# INSTRUCTIONS FOR THE TASK:
Pictures aside, every line of the listing should be given again exactly.

====

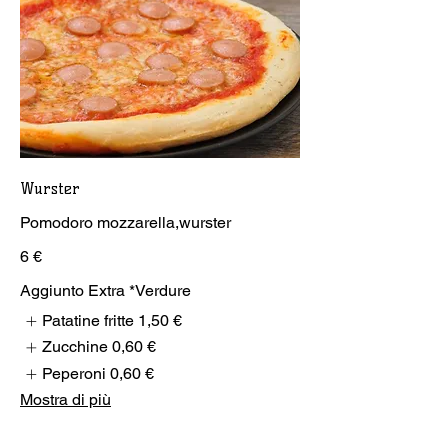
Wurster
Pomodoro mozzarella,wurster
6 €
Aggiunto Extra *Verdure
Patatine fritte
1,50 €
Zucchine
0,60 €
Peperoni
0,60 €
Mostra di più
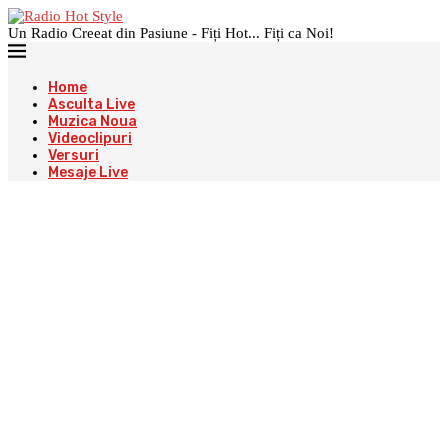
Un Radio Creeat din Pasiune - Fiți Hot... Fiți ca Noi!
Home
Asculta Live
Muzica Noua
Videoclipuri
Versuri
Mesaje Live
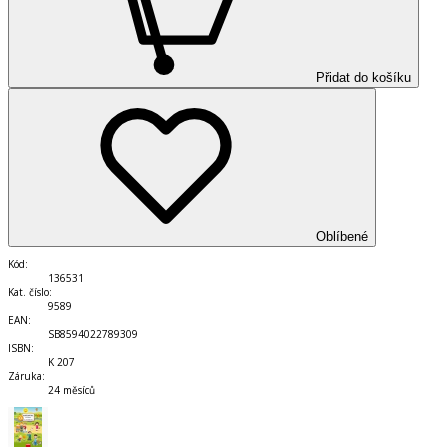
Přidat do košíku
Oblíbené
Kód
:
136531
Kat. číslo
:
9589
EAN
:
SB8594022789309
ISBN
:
K 207
Záruka
:
24 měsíců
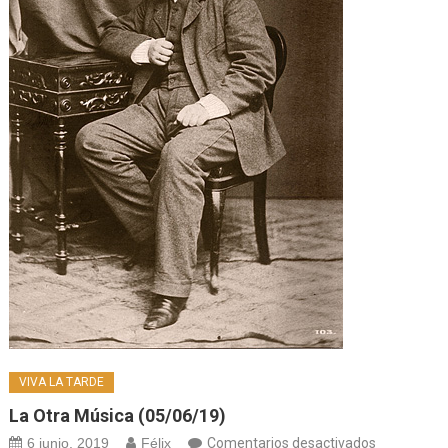
VIVA LA TARDE
La Otra Música (05/06/19)
en
6 junio, 2019
Félix
Comentarios desactivados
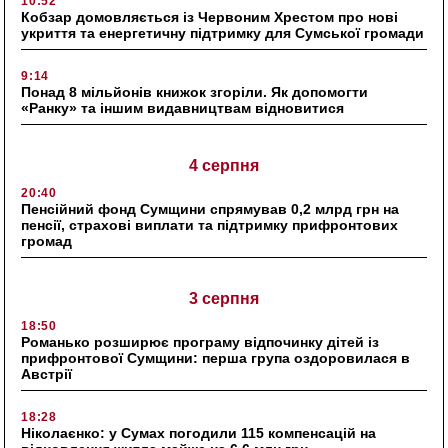
10:52
Кобзар домовляється із Червоним Хрестом про нові
укриття та енергетичну підтримку для Сумської громади
9:14
Понад 8 мільйонів книжок згоріли. Як допомогти
«Ранку» та іншим видавництвам відновитися
4 серпня
20:40
Пенсійний фонд Сумщини спрямував 0,2 млрд грн на
пенсії, страхові виплати та підтримку прифронтових
громад
3 серпня
18:50
Романько розширює програму відпочинку дітей із
прифронтової Сумщини: перша група оздоровилася в
Австрії
18:28
Ніколаєнко: у Сумах погодили 115 компенсацій на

====

# RESPONSE TO THIS TASK:
Wurster
Pomodoro mozzarella,wurster
6 €
Aggiunto Extra *Verdure
Patatine fritte
1,50 €
Zucchine
0,60 €
Peperoni
0,60 €
Mostra di più
Un Radio Creeat din Pasiune - Fiți Hot... Fiți ca Noi!
Home
Asculta Live
Muzica Noua
Videoclipuri
Versuri
Mesaje Live
Přidat do košíku
Oblíbené
Kód
:
136531
Kat. číslo
:
9589
EAN
:
SB8594022789309
ISBN
:
K 207
Záruka
:
24 měsíců
VIVA LA TARDE
La Otra Música (05/06/19)
en
6 junio, 2019
Félix
Comentarios desactivados
10:52
Кобзар домовляється із Червоним Хрестом про нові
укриття та енергетичну підтримку для Сумської громади
9:14
Понад 8 мільйонів книжок згоріли. Як допомогти
«Ранку» та іншим видавництвам відновитися
4 серпня
20:40
Пенсійний фонд Сумщини спрямував 0,2 млрд грн на
пенсії, страхові виплати та підтримку прифронтових
громад
3 серпня
18:50
Романько розширює програму відпочинку дітей із
прифронтової Сумщини: перша група оздоровилася в
Австрії
18:28
Ніколаєнко: у Сумах погодили 115 компенсацій на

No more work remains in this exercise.